As a DSA member, I get regular communications from Maria Svart, the group’s chairperson. Almost all of it is consumed with electoral projects like going to New Hampshire to go door to door for Bernie Sanders. When Trump authorized the assassination of Qassem Soleimani, there was a genuine fear that this might have led to a new, major war in the region. What was Jacobin’s reaction to this threat? It urged people to work for Sanders’s election to prevent such a war. Talk about electoral cretinism.
There’s some real confusion about leftist parties today, even—I’m afraid to admit—in the Green Party. It runs candidates not exactly in the same way as the Democrats but mostly in the hope of getting elected to local offices that don’t require the kind of money that you need to run for Governor, Congress or the Presidency. The purpose of Howie Hawkins would not be to get elected but to raise awareness of the uncompromising stance of the Green Party on all the important issues of the day.
My idea of the Greens is strongly influenced by the example of the Peace and Freedom Party of the 1960s that was mostly a vehicle for radical activism. It never amounted to much outside of California but for much of the 60s and 70s, it was a key part of the left that drew in many leftists wary of the lunacy of the “Leninist” left, as well they should have been.
When I went to the Madison Square Garden rally for Ralph Nader in 2000, I was stunned to see the sold-out audience of mostly young people filled with energy. It dawned on me that the Greens could draw upon this energy and become the badly needed, nationally coordinated backbone of the left. Unfortunately, the people who believed in a “safe state” strategy, like the Open Letter advocated, maneuvered themselves into a leadership position that was strong enough to deny Ralph Nader the candidacy in 2004. Instead, the Greens ended up with David Cobb as the candidate who was very good at making sure it kept a low profile.

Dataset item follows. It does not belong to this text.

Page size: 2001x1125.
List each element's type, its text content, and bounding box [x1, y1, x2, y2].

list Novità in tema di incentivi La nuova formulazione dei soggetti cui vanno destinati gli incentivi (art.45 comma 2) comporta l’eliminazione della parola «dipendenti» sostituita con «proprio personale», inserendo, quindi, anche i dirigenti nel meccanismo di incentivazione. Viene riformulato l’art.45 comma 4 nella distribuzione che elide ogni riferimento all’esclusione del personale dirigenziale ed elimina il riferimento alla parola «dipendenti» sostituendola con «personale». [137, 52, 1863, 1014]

Jill Stein ran a much more energetic campaign in 2012 and 2016 but she doesn’t really have a vision of what the Greens can become. Additionally, she relies on the advice of David Cobb, her campaign manager, who is still bent on preventing the party from exploiting the possibilities that lie ahead of it in a period of deepening crisis.
Howie Hawkins has that vision and that is why I am supporting his candidacy. If he is the Presidential candidate in 2020, I will do everything in my power to back his campaign even if he draws votes away from Bernie Sanders in safe states. The way to build a party is to go full-bore. Damn the torpedoes, full steam ahead. The Republicans are very good at it even if the goal is to turn back the clock to 1895. In politics, you have to have a killer instinct. Lenin had it. So did Fidel Castro. While the USA is nothing at all like Russia in 1917 or Cuba in 1957, the conditions are ripening for immense class battles within a few years.

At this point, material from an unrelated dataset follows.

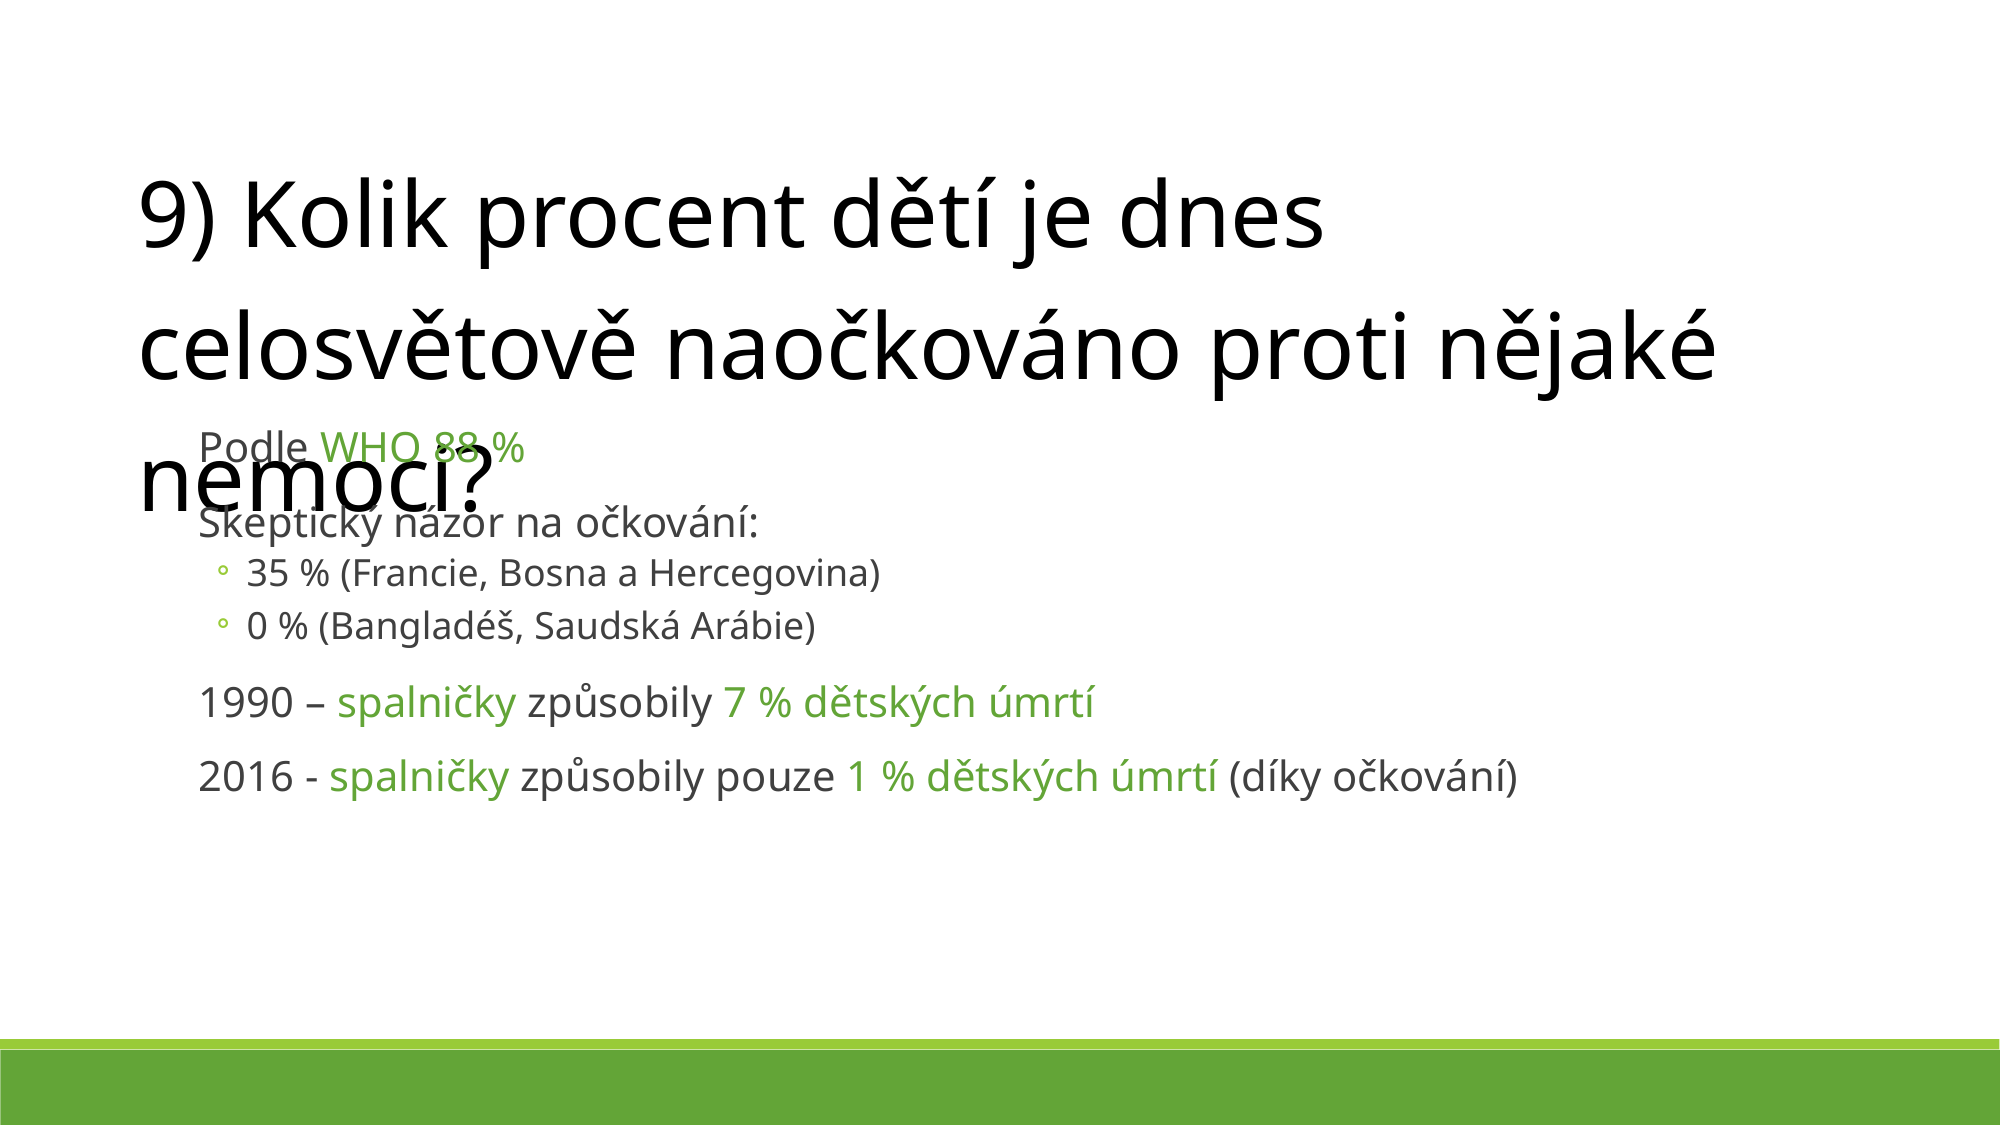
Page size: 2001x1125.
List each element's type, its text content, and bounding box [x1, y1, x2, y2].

text_box 9) Kolik procent dětí je dnes celosvětově naočkováno proti nějaké nemoci? [122, 126, 1866, 538]
text_box Podle WHO 88 % Skeptický názor na očkování: 35 % (Francie, Bosna a Hercegovina) 0 % (Bangladéš, Saudská Arábie) 1990 – spalničky způsobily 7 % dětských úmrtí 2016 - spalničky způsobily pouze 1 % dětských úmrtí (díky očkování) [168, 419, 1819, 894]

It will take a revolutionary party to change this country from top to bottom and the time to begin moving toward its formation is now. I do not think that the Green Party can become that party but its growth will create the fertile soil that can determine the outcome, just like the abolitionist parties that gave rise to the Republican Party of Abe Lincoln. The USA had a revolution that put an end to chattel slavery in the 1860s. It is high time to make a new revolution that destroys wage slavery.